The politics of the Palestinian 'civil war'.

According to the UN's Coordinator for Humanitarian Affairs in the Territories, Israel's seige policy on Palestine increased the number of road-blocks over the last year by 44%. Every single aspect of the border pass agreement has been broken by the Israelis, with the justification of 'security' concerns, despite the fact that there has not been a security breach since April. This measure has contributed to driving unemployment as high as 42% in the last year. That this intensifies an Israeli economic blockade in place since 2000, and an ongoing process of state-supported theft of land privately owned by Palestinians, shouldn't prevent us from seeing the novelty.

It is a part of the attempt to break the Hamas government, launched with a propaganda campaign to complement the massive cry of "no fair" in the West, then with a European Union policy of enforced starvation. The trouble with Hamas is that they are not guaranteed to more or less comply wiht Israeli policy as the increasingly corrupt Fatah did from 1994 onward, in return for bribes from the 'international community'. Hamas made a big electoral premium out of being incorruptible, and of refusing to compromise with Israel's ongoing diminution of Palestine to a couple of rump territories surrounded by militarised camps ('settlements'). Where Fatah was coopted into running and organising Israel's garrison state for it, Hamas promised it would not. The US and Israel therefore provided huge amounts of funding and support to Fatah, and have been pushing them to refuse a unity government and mount opposition to the Hamas government since it was first elected. Israel has mounted vicious military attacks on Gaza (which it called Operation Summer Rain), claiming to have been prompted either by an ineffectual sprinkle of Qassam rocket fire, or the capture of Corporal Gilad Shalit, but effectively punishing the civilian population for its electoral choice. It destroyed a crucial power station, putting out electricity for 1 million Palestinians. It kidnapped the Hamas-led government, and then, following the loss of the 33-day war to Hezbollah, sought to pressure Fatah into forming an emergency government without Hamas. Then, in Operation Autumn Clouds, it continued to attack the civilian population and infrastructure. During these operations, they have used civilians as human shields and shot hundreds dead.

Meanwhile, Olmert has been dangling talks in front of the nose of Mahmoud Abbas. Abbas, in return, has called for early elections, which the US has 'backed'. The US has also been training Fatah's footsoldiers in 'anti-terror' methods. Coincidentally, Fatah's men have now mounted a series of attacks, including an assassination attempt on Prime Minister Ismail Haniyeh. Fatah's security forces have beaten up Hamas supporters, and opened fire on a huge Hamas rally in the West Bank. Israel has kindly legalised its own assassinations policy, thus preparing itself for a crucial role in taking out Palestinian government leaders. For some reason, the Hamas leader thinks that Mahmoud Abbas is looking for a war, and several firefights have broken out between the two organisations.

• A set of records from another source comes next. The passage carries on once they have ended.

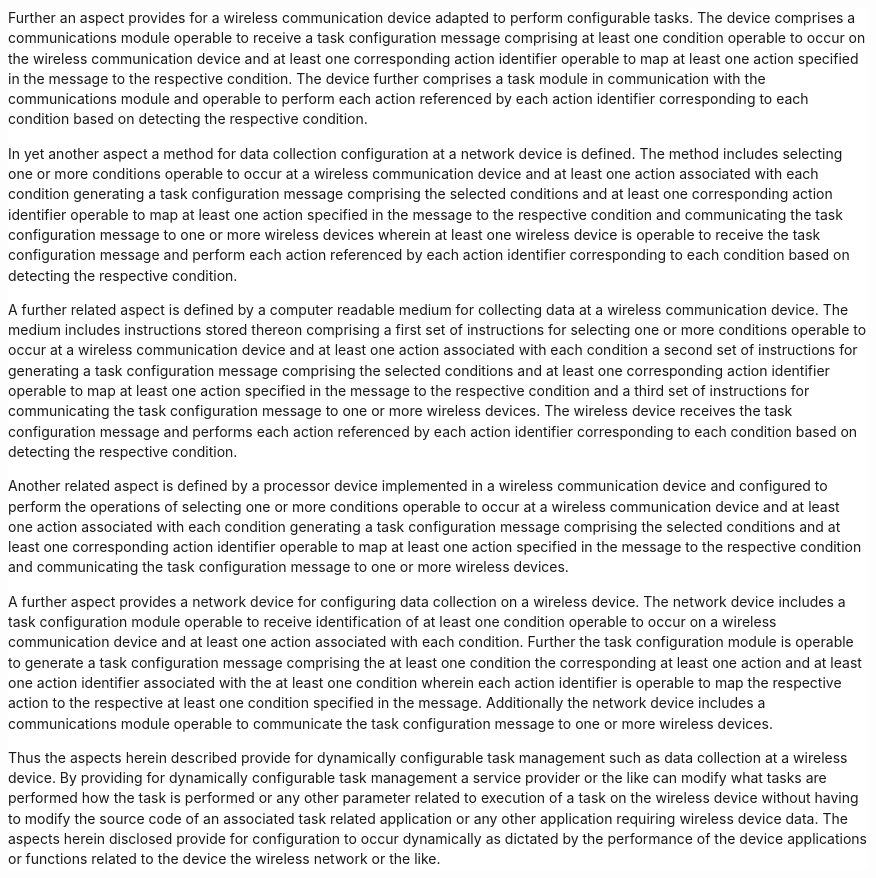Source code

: Further an aspect provides for a wireless communication device adapted to perform configurable tasks. The device comprises a communications module operable to receive a task configuration message comprising at least one condition operable to occur on the wireless communication device and at least one corresponding action identifier operable to map at least one action specified in the message to the respective condition. The device further comprises a task module in communication with the communications module and operable to perform each action referenced by each action identifier corresponding to each condition based on detecting the respective condition.

In yet another aspect a method for data collection configuration at a network device is defined. The method includes selecting one or more conditions operable to occur at a wireless communication device and at least one action associated with each condition generating a task configuration message comprising the selected conditions and at least one corresponding action identifier operable to map at least one action specified in the message to the respective condition and communicating the task configuration message to one or more wireless devices wherein at least one wireless device is operable to receive the task configuration message and perform each action referenced by each action identifier corresponding to each condition based on detecting the respective condition.

A further related aspect is defined by a computer readable medium for collecting data at a wireless communication device. The medium includes instructions stored thereon comprising a first set of instructions for selecting one or more conditions operable to occur at a wireless communication device and at least one action associated with each condition a second set of instructions for generating a task configuration message comprising the selected conditions and at least one corresponding action identifier operable to map at least one action specified in the message to the respective condition and a third set of instructions for communicating the task configuration message to one or more wireless devices. The wireless device receives the task configuration message and performs each action referenced by each action identifier corresponding to each condition based on detecting the respective condition.

Another related aspect is defined by a processor device implemented in a wireless communication device and configured to perform the operations of selecting one or more conditions operable to occur at a wireless communication device and at least one action associated with each condition generating a task configuration message comprising the selected conditions and at least one corresponding action identifier operable to map at least one action specified in the message to the respective condition and communicating the task configuration message to one or more wireless devices.

A further aspect provides a network device for configuring data collection on a wireless device. The network device includes a task configuration module operable to receive identification of at least one condition operable to occur on a wireless communication device and at least one action associated with each condition. Further the task configuration module is operable to generate a task configuration message comprising the at least one condition the corresponding at least one action and at least one action identifier associated with the at least one condition wherein each action identifier is operable to map the respective action to the respective at least one condition specified in the message. Additionally the network device includes a communications module operable to communicate the task configuration message to one or more wireless devices.

Thus the aspects herein described provide for dynamically configurable task management such as data collection at a wireless device. By providing for dynamically configurable task management a service provider or the like can modify what tasks are performed how the task is performed or any other parameter related to execution of a task on the wireless device without having to modify the source code of an associated task related application or any other application requiring wireless device data. The aspects herein disclosed provide for configuration to occur dynamically as dictated by the performance of the device applications or functions related to the device the wireless network or the like.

The so-called 'civil war' is a coup attempt. As far back as October, Fatah leaders were already advertising their preparations to "take action" against Hamas. We are beginning to see some of the fruits of these preparations. The tactic of pursuing a coup in the guise of a civil war is a filthy one, which would - if successful - kill thousands and potentially destroy the indigenous resistance to Zionist colonisation. Yet, it is doubtful that the bulk of Fatah's supporters are happy about such a strategy, and it isn't clear to me that Abbas would benefit from early elections, no matter how much money the US pumped into Fatah campaign.